Questo atteggiamento ha portato nei paesi anglofoni—ma non è difficile credere che succeda anche da noi—alla cosiddetta “pratica dello sbiancamento del curriculum”, che consiste nel togliere ogni riferimento alla cultura nera, dal nome alle referenze, dall’università frequentata alle esperienze di volontariato.

La sensazione è che, a parità di competenze, un professionista con un nome straniero potrebbe avere più difficoltà ad affermarsi di un collega con un nome italiano. Saremo più propensi a scegliere un commercialista che si chiama Brambilla o uno che si chiama Uyangoda Vithanage? Secondo Prasad, che è medico, “queste considerazioni vanno fatte con attenzione nella scelta della carriera professionale, perché devi mettere in conto che se sei nero e con un cognome strano sei svantaggiato in partenza rispetto a un tuo coetaneo che ha la tue stesse competenze ma che si chiama Mario Rossi.”

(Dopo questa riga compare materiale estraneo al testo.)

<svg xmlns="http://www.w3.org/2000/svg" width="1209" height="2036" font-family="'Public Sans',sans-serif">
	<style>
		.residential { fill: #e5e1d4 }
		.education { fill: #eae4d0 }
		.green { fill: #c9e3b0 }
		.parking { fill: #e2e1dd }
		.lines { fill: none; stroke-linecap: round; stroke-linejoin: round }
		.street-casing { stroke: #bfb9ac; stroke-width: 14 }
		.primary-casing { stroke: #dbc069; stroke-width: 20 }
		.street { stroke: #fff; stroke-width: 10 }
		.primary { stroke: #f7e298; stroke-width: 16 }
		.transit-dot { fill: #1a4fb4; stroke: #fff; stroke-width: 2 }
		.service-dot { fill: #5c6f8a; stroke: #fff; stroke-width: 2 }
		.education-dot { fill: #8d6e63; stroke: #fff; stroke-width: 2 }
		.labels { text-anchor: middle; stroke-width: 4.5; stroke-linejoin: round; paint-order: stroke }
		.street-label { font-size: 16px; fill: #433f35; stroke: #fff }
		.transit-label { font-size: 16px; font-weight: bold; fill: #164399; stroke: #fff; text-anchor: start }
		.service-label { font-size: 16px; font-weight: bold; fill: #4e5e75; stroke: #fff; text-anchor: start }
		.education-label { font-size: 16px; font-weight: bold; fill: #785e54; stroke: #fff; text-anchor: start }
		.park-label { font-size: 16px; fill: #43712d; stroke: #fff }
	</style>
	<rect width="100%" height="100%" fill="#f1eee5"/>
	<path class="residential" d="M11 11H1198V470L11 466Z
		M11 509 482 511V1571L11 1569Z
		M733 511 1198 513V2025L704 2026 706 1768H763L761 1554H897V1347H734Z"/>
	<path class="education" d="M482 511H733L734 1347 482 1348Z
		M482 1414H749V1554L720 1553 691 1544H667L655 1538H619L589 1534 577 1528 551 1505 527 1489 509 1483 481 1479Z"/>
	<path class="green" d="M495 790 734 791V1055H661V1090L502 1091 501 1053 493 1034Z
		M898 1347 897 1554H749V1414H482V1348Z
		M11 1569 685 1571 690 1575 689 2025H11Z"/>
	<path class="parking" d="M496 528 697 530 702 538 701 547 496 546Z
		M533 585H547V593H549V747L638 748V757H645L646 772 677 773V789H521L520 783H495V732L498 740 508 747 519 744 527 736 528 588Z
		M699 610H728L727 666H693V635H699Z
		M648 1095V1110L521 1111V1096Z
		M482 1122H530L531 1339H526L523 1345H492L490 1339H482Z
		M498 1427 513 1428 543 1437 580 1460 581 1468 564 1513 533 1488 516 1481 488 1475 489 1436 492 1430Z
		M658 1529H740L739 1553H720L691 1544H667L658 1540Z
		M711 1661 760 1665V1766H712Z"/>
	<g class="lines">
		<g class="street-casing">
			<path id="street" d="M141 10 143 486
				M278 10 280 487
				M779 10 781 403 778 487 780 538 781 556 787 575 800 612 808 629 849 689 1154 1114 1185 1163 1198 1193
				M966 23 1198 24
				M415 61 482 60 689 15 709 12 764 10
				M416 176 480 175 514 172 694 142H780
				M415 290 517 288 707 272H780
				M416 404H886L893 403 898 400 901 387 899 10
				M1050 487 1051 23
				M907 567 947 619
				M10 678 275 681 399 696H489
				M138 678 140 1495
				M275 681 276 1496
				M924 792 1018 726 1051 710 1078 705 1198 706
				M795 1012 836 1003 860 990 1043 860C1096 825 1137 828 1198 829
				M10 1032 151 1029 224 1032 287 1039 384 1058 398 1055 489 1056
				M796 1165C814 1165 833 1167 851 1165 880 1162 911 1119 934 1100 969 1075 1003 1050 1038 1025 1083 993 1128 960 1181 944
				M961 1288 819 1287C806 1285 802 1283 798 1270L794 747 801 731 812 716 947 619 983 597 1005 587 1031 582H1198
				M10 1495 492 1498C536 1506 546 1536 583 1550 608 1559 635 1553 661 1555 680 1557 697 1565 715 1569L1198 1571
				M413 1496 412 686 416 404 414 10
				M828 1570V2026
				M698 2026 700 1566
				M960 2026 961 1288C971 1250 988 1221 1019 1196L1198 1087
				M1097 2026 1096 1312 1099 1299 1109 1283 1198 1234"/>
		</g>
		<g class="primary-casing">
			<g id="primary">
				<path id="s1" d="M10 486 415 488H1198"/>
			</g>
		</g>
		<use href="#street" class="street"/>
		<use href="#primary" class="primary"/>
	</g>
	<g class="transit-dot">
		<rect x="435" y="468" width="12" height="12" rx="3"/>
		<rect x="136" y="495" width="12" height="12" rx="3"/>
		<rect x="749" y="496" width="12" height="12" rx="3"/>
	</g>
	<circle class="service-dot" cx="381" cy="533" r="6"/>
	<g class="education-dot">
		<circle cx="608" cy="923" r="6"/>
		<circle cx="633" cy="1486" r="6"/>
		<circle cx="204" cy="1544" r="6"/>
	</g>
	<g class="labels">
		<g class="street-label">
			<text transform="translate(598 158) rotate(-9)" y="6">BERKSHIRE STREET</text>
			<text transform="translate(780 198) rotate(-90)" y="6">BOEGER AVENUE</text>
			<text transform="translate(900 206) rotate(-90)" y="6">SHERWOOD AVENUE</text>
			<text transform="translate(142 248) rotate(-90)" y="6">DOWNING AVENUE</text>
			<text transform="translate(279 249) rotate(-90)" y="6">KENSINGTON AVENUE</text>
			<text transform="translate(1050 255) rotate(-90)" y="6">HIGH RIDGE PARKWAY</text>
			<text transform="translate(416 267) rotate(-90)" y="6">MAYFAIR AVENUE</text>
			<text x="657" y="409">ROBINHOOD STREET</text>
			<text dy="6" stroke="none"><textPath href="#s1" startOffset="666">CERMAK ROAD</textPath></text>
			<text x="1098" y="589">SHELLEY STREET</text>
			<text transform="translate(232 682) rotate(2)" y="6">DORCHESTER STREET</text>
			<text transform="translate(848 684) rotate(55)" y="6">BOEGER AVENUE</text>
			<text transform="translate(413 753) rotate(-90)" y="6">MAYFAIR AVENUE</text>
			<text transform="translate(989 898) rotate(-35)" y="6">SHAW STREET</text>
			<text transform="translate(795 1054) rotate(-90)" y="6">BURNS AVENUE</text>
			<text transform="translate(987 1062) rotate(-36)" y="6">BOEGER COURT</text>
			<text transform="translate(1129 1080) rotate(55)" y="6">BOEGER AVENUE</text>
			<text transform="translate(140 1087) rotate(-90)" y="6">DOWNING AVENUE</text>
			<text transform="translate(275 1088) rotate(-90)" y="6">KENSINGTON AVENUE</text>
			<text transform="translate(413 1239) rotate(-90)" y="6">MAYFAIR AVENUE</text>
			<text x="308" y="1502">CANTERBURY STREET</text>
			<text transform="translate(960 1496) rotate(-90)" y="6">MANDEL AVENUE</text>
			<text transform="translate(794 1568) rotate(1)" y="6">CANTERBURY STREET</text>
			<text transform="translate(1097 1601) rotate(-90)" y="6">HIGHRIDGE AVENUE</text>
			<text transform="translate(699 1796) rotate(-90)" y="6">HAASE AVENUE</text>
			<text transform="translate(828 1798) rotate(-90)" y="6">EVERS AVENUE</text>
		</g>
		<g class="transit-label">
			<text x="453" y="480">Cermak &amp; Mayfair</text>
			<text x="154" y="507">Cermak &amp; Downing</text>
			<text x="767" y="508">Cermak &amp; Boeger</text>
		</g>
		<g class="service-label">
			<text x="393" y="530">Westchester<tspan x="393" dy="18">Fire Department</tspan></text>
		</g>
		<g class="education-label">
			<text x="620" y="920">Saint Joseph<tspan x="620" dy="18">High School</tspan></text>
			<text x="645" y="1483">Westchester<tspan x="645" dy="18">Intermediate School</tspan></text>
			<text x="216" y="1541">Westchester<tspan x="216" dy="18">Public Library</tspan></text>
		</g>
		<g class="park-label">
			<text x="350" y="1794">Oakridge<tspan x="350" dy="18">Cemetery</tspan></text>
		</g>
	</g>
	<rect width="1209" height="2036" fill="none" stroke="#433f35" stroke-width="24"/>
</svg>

Su indicazione di un astrologo, mio zio scelse il mio nome, che in sanscrito significa dea del fiume, in relazione a quello di mia madre, il fiume Yamuna: due nomi che fossero l’uno l’affluente dell’altro. Quando un genitore straniero trasmette al figlio il proprio cognome e lo battezza con un nome scelto seguendo tradizioni millenarie, veicola un bagaglio culturale e familiare destinato a seguirlo nella vita anche attraverso i continenti.

“Toby. Di’ il tuo nome, così impari che cosa sei.” Nella trasposizione cinematografica del libro, questo ordinavano a Kunta Kinte; ma nemmeno allora, mentre veniva frustrato, ha rinunciato al proprio nome. Nessuno dovrebbe sentirsi obbligato a farlo.